Continua il braccio di ferro tra le autorità argentine e le istituzioni finanziarie internazionali, accusate di aver speculato e manipolato negli scorsi anni i dati provocando o comunque accelerando un crack finanziario costato carissimo al popolo argentino. Questa volta nel mirino c’è finita una delle più importanti agenzie di rating internazionali, additate da analisti e governi di mezzo mondo come arbitri tutt’altro che imparziali e spesso al servizio di grandi interessi privati quando non addirittura delle grandi potenze.

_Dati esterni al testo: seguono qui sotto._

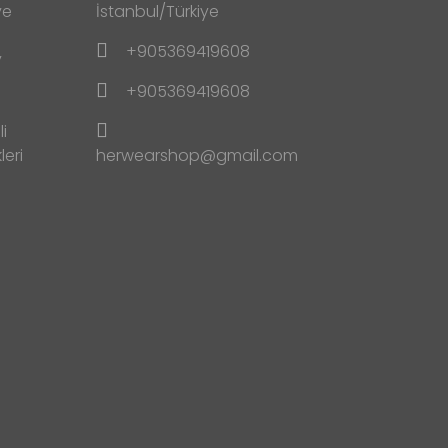
ve
İstanbul/Türkiye
+905369419608
y
+905369419608
i
leri
herwearshop@gmail.com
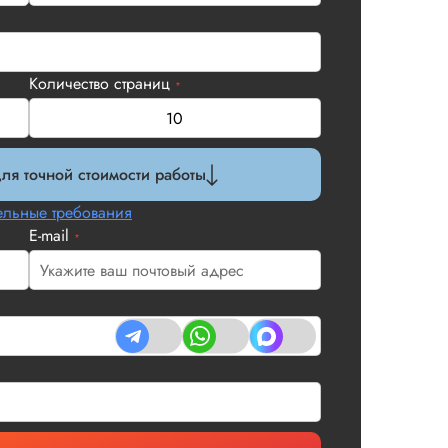
Количество страниц
*
ля точной стоимости работы
льные требования
E-mail
*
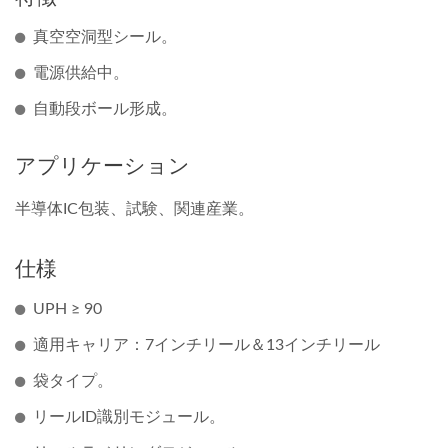
真空空洞型シール。
電源供給中。
自動段ボール形成。
アプリケーション
半導体IC包装、試験、関連産業。
仕様
UPH ≥ 90
適用キャリア：7インチリール＆13インチリール
袋タイプ。
リールID識別モジュール。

La gravissima crisi finanziaria dell’Argentina ebbe inizio nel dicembre 2001, con una grossa emorragia di capitali verso l’estero. L’allora governo guidato da Fernando de la Rua applicò il “corralito”, ovvero il blocco dei conti correnti in tutto il Paese che paralizzò il sistema finanziario e l’intera economia scatenando durissimi scontri di piazza e una vera insurrezione popolare che si concluse con 32 morti e centinaia di feriti. La repressione selvaggia scatenata dal governo non riuscì a evitare la destituzione di Fernando de la Rua. Il suo successore convertì d’autorità in pesos tutti i depositi in dollari rimasti intrappolati nel paese dal ‘corralito’ scatenando nuove imponenti proteste.

L’altro ieri la Corte suprema di Buenos Aires ha condannato l’agenzia di rating statunitense Standard & Poor’s (S&P) al pagamento di una multa, una condanna motivata dal fatto che S &P, durante la crisi del 2002, sfociata nel default dell’Argentina, sovrastimò le emissioni di titoli delle filiali argentine di banche statunitensi come Citigroup e Bank Boston (due anni dopo il default dell’Argentina assorbite da Bank of America).

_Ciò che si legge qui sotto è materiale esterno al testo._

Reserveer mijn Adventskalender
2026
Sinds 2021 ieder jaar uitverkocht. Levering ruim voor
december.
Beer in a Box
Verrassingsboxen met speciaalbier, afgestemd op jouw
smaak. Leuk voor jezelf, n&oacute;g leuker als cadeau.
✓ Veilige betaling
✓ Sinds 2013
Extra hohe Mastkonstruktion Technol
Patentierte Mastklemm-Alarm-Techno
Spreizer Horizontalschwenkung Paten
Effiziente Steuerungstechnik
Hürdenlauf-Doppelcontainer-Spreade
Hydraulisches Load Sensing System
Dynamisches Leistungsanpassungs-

I magistrati argentini hanno sancito che S&P ha qualificato i titoli di alcune banche con un rating molto più elevato del dovuto, conferendo quindi un’elevata affidabilità, a titoli che invece meritavano valutazioni allarmistiche che ne scoraggiassero l’acquisto. E ciò oltretutto senza comunicare dati di importanza rilevante alla Comision Nacional de Valores (Cnv), l’equivalente argentino della Consob. I giudici della Corte costituzionale hanno confermato la condanna al pagamento di 20mila pesos (2490 dollari), comminata dalla Borsa valori argentina. Una multa certamente ridicola dal punto di vista quantitativo, ma una sanzione sicuramente di grande importanza simbolica.

Inoltre la Corte costituzionale di Buenos Aires ha condannato anche i direttori esecutivi e i membri del Consiglio di valutazione della S&P accusandoli di aver compromesso la sicurezza giuridica a danno dei risparmiatori argentini, imputando all’agenzia di rating una “mancanza di professionalità e trasparenza”.